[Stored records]
• • • • • • •

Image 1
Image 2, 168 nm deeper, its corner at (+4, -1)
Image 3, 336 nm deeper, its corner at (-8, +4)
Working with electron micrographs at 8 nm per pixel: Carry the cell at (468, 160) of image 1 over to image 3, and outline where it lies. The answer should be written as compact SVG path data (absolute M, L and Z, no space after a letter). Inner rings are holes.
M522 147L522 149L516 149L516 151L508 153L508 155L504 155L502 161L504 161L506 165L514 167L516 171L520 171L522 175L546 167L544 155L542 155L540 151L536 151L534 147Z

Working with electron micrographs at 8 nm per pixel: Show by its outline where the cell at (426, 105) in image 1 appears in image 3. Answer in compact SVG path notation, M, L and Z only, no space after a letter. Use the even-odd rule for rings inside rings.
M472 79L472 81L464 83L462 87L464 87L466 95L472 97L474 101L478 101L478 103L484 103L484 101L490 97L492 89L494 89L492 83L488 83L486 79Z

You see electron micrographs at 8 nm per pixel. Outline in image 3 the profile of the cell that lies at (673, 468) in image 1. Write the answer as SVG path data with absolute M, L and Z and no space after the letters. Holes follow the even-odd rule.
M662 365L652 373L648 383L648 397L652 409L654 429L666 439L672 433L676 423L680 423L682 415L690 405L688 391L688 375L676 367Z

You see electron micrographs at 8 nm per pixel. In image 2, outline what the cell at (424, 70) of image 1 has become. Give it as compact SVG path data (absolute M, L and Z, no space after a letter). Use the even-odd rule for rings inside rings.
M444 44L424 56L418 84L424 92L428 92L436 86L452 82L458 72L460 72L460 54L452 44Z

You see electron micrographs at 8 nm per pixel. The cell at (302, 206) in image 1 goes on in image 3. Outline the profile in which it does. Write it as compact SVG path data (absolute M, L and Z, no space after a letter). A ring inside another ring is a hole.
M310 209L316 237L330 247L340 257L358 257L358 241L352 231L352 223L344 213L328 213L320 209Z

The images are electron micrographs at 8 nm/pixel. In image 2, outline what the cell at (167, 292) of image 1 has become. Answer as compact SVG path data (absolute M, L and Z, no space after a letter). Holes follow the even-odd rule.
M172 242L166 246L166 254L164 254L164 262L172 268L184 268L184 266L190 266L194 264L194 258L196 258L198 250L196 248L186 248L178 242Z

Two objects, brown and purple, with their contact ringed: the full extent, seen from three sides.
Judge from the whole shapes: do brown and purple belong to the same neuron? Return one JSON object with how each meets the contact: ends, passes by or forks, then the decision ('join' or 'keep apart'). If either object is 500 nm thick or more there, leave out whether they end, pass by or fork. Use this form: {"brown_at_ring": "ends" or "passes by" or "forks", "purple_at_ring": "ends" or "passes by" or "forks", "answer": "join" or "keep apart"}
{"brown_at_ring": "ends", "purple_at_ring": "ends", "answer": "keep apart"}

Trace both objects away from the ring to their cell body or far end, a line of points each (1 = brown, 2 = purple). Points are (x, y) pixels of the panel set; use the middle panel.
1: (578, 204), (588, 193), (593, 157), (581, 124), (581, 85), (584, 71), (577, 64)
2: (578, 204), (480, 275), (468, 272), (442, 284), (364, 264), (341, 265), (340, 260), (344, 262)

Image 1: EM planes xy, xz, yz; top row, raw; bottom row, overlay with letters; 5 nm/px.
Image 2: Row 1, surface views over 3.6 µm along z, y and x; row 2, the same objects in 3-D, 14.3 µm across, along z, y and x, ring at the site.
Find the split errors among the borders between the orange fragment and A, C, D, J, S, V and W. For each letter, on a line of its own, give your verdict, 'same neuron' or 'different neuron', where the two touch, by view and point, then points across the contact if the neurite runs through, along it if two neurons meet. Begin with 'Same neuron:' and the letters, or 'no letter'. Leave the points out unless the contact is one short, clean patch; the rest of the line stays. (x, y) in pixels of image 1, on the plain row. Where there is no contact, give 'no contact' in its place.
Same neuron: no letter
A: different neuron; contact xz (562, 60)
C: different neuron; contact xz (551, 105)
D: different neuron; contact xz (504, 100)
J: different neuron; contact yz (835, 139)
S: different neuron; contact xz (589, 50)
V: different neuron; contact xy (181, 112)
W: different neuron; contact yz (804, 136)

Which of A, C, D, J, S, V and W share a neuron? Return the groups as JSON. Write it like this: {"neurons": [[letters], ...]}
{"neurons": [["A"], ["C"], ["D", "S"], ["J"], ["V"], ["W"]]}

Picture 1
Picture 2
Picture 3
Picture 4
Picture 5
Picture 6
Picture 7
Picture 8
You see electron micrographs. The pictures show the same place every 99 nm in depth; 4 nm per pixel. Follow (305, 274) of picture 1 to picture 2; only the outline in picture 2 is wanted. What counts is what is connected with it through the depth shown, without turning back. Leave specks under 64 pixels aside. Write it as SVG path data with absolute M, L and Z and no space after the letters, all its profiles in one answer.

• • • • • • •

**TASK STATEMENT**
The records above should be set down again word for word.

**WRITTEN SOLUTION**
Image 1
Image 2, 168 nm deeper, its corner at (+4, -1)
Image 3, 336 nm deeper, its corner at (-8, +4)
Working with electron micrographs at 8 nm per pixel: Carry the cell at (468, 160) of image 1 over to image 3, and outline where it lies. The answer should be written as compact SVG path data (absolute M, L and Z, no space after a letter). Inner rings are holes.
M522 147L522 149L516 149L516 151L508 153L508 155L504 155L502 161L504 161L506 165L514 167L516 171L520 171L522 175L546 167L544 155L542 155L540 151L536 151L534 147Z

Working with electron micrographs at 8 nm per pixel: Show by its outline where the cell at (426, 105) in image 1 appears in image 3. Answer in compact SVG path notation, M, L and Z only, no space after a letter. Use the even-odd rule for rings inside rings.
M472 79L472 81L464 83L462 87L464 87L466 95L472 97L474 101L478 101L478 103L484 103L484 101L490 97L492 89L494 89L492 83L488 83L486 79Z

You see electron micrographs at 8 nm per pixel. Outline in image 3 the profile of the cell that lies at (673, 468) in image 1. Write the answer as SVG path data with absolute M, L and Z and no space after the letters. Holes follow the even-odd rule.
M662 365L652 373L648 383L648 397L652 409L654 429L666 439L672 433L676 423L680 423L682 415L690 405L688 391L688 375L676 367Z

You see electron micrographs at 8 nm per pixel. In image 2, outline what the cell at (424, 70) of image 1 has become. Give it as compact SVG path data (absolute M, L and Z, no space after a letter). Use the even-odd rule for rings inside rings.
M444 44L424 56L418 84L424 92L428 92L436 86L452 82L458 72L460 72L460 54L452 44Z

You see electron micrographs at 8 nm per pixel. The cell at (302, 206) in image 1 goes on in image 3. Outline the profile in which it does. Write it as compact SVG path data (absolute M, L and Z, no space after a letter). A ring inside another ring is a hole.
M310 209L316 237L330 247L340 257L358 257L358 241L352 231L352 223L344 213L328 213L320 209Z

The images are electron micrographs at 8 nm/pixel. In image 2, outline what the cell at (167, 292) of image 1 has become. Answer as compact SVG path data (absolute M, L and Z, no space after a letter). Holes follow the even-odd rule.
M172 242L166 246L166 254L164 254L164 262L172 268L184 268L184 266L190 266L194 264L194 258L196 258L198 250L196 248L186 248L178 242Z

Two objects, brown and purple, with their contact ringed: the full extent, seen from three sides.
Judge from the whole shapes: do brown and purple belong to the same neuron? Return one JSON object with how each meets the contact: ends, passes by or forks, then the decision ('join' or 'keep apart'). If either object is 500 nm thick or more there, leave out whether they end, pass by or fork. Use this form: {"brown_at_ring": "ends" or "passes by" or "forks", "purple_at_ring": "ends" or "passes by" or "forks", "answer": "join" or "keep apart"}
{"brown_at_ring": "ends", "purple_at_ring": "ends", "answer": "keep apart"}

Trace both objects away from the ring to their cell body or far end, a line of points each (1 = brown, 2 = purple). Points are (x, y) pixels of the panel set; use the middle panel.
1: (578, 204), (588, 193), (593, 157), (581, 124), (581, 85), (584, 71), (577, 64)
2: (578, 204), (480, 275), (468, 272), (442, 284), (364, 264), (341, 265), (340, 260), (344, 262)

Image 1: EM planes xy, xz, yz; top row, raw; bottom row, overlay with letters; 5 nm/px.
Image 2: Row 1, surface views over 3.6 µm along z, y and x; row 2, the same objects in 3-D, 14.3 µm across, along z, y and x, ring at the site.
Find the split errors among the borders between the orange fragment and A, C, D, J, S, V and W. For each letter, on a line of its own, give your verdict, 'same neuron' or 'different neuron', where the two touch, by view and point, then points across the contact if the neurite runs through, along it if two neurons meet. Begin with 'Same neuron:' and the letters, or 'no letter'. Leave the points out unless the contact is one short, clean patch; the rest of the line stays. (x, y) in pixels of image 1, on the plain row. Where there is no contact, give 'no contact' in its place.
Same neuron: no letter
A: different neuron; contact xz (562, 60)
C: different neuron; contact xz (551, 105)
D: different neuron; contact xz (504, 100)
J: different neuron; contact yz (835, 139)
S: different neuron; contact xz (589, 50)
V: different neuron; contact xy (181, 112)
W: different neuron; contact yz (804, 136)

Which of A, C, D, J, S, V and W share a neuron? Return the groups as JSON. Write it like this: {"neurons": [[letters], ...]}
{"neurons": [["A"], ["C"], ["D", "S"], ["J"], ["V"], ["W"]]}

Picture 1
Picture 2
Picture 3
Picture 4
Picture 5
Picture 6
Picture 7
Picture 8
You see electron micrographs. The pictures show the same place every 99 nm in depth; 4 nm per pixel. Follow (305, 274) of picture 1 to picture 2; only the outline in picture 2 is wanted. What counts is what is connected with it through the depth shown, without turning back. Leave specks under 64 pixels aside. Write it as SVG path data with absolute M, L and Z and no space after the letters, all its profiles in one answer.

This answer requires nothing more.